Endometriosis expresses a molecular pattern consistent with decreased retinoid uptake, metabolism and action.

BACKGROUND: Retinoic acid (RA) regulates key biological processes, including differentiation, apoptosis and cell survival. RA mediates induction of 17 beta-hydroxysteroid dehydrogenase type 2 mRNA, catalyzing the conversion of estradiol to estrone, in endometrium but not endometriosis because of a defect in endometriotic stromal cells. This defect may involve both the uptake and metabolism of RA. In this study, we analyze the expression of genes involved in RA signaling in normal endometrium and endometriosis.

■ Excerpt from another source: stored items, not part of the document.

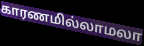
காரணமில்லாமலா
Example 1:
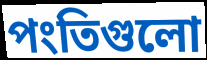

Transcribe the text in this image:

পংতিগুলো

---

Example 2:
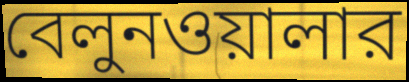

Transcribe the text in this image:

বেলুনওয়ালার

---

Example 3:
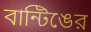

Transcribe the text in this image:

বান্টিঙের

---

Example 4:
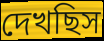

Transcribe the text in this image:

দেখছিস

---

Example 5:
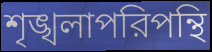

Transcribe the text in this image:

শৃঙ্খলাপরিপন্থি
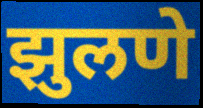
झुलणे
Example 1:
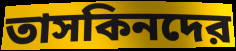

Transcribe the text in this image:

তাসকিনদের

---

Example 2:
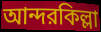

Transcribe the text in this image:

আন্দরকিল্লা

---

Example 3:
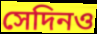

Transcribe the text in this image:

সেদিনও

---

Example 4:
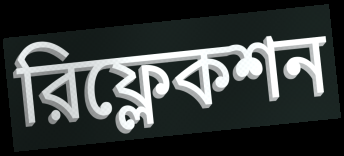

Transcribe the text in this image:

রিফ্লেকশন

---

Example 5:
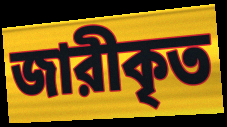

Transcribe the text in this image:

জারীকৃত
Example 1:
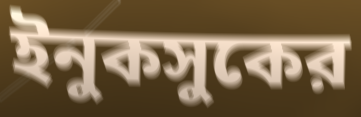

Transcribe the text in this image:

ইনুকসুকের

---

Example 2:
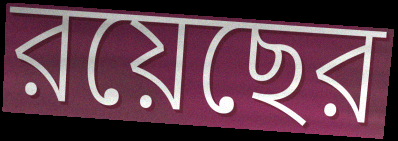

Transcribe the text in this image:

রয়েছের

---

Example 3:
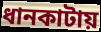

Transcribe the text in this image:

ধানকাটায়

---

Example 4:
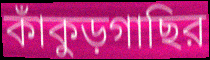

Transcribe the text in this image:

কাঁকুড়গাছির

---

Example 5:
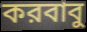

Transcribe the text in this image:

করবাবু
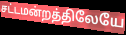
சட்டமன்றத்திலேயே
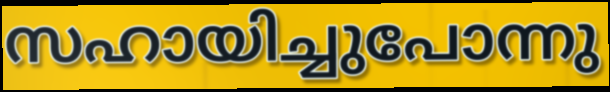
സഹായിച്ചുപോന്നു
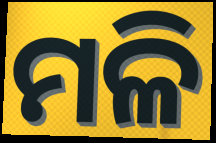
ମଳି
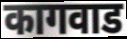
कागवाड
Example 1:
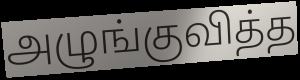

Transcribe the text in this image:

அழுங்குவித்த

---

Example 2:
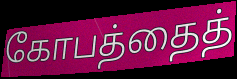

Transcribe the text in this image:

கோபத்தைத்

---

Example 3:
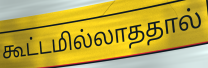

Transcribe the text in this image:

கூட்டமில்லாததால்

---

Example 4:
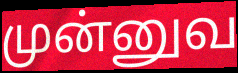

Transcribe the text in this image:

முன்னுவ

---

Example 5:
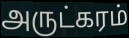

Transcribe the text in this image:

அருட்கரம்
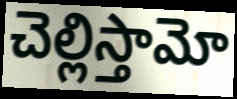
చెల్లిస్తామో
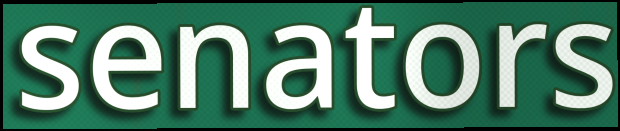
senators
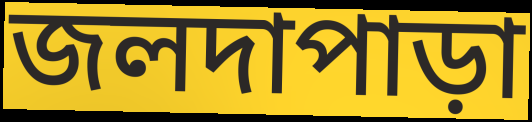
জলদাপাড়া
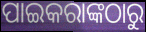
ପାଇକରାଙ୍କଠାରୁ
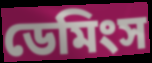
ডেমিংস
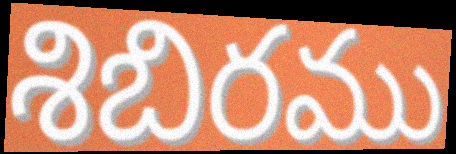
శిబిరము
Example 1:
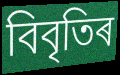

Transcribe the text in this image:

বিবৃতিৰ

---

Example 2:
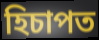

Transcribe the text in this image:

হিচাপত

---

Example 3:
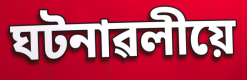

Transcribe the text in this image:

ঘটনাৱলীয়ে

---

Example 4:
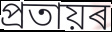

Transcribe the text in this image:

প্ৰতায়ৰ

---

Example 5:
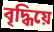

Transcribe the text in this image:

বৃদ্ধিয়ে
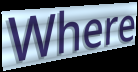
Where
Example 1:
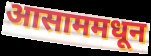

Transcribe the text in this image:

आसाममधून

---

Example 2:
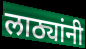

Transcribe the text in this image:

लाठ्यांनी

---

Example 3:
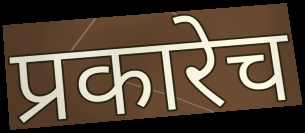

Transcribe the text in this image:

प्रकारेच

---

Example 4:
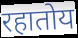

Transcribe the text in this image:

रहातोय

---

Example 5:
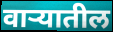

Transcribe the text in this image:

वाऱ्यातील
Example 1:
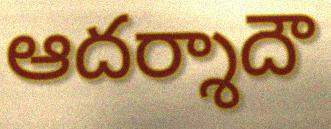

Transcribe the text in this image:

ఆదర్శాదౌ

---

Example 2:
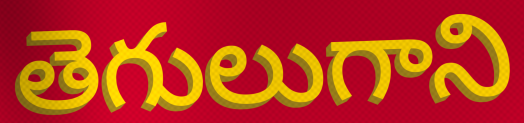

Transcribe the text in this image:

తెగులుగాని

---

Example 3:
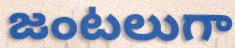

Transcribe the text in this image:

జంటలుగా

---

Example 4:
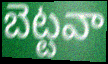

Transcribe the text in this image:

బెట్టవా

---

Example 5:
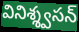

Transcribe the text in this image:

వినిశ్శ్వసన్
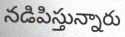
నడిపిస్తున్నారు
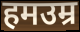
हमउम्र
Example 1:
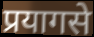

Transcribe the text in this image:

प्रयागसे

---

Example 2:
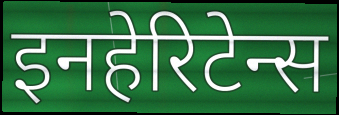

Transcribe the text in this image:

METHODS: Tissue and stromal cells from ovarian endometriomas and eutopic endometrium from disease-free women were collected. Real-time reverse transcription-polymerase chain reaction was used to measure mRNA levels. Western blotting was used to evaluate protein expression.
RESULTS: We found that endometriotic tissue and stromal cells demonstrated significantly decreased mRNA expression of the major genes involved in RA signaling, including STRA6, CRBP1, ALDH1A2, CRABP2 and FABP5. We found increased levels of CYP26B1, responsible for RA metabolism. Nuclear extracts showed that RARα, RXRα and PPARβ/δ were underexpressed in both tissues and stromal cells from endometriotic tissue. Differences in protein levels were confirmed by western blotting.
CONCLUSIONS: Endometriosis is characterized by a gene expression pattern suggesting a decrease in uptake and metabolism of RA. Because RA is integral in regulating key biological processes involved in cell survival, this alteration could partially explain the resistance to apoptosis found in endometriosis.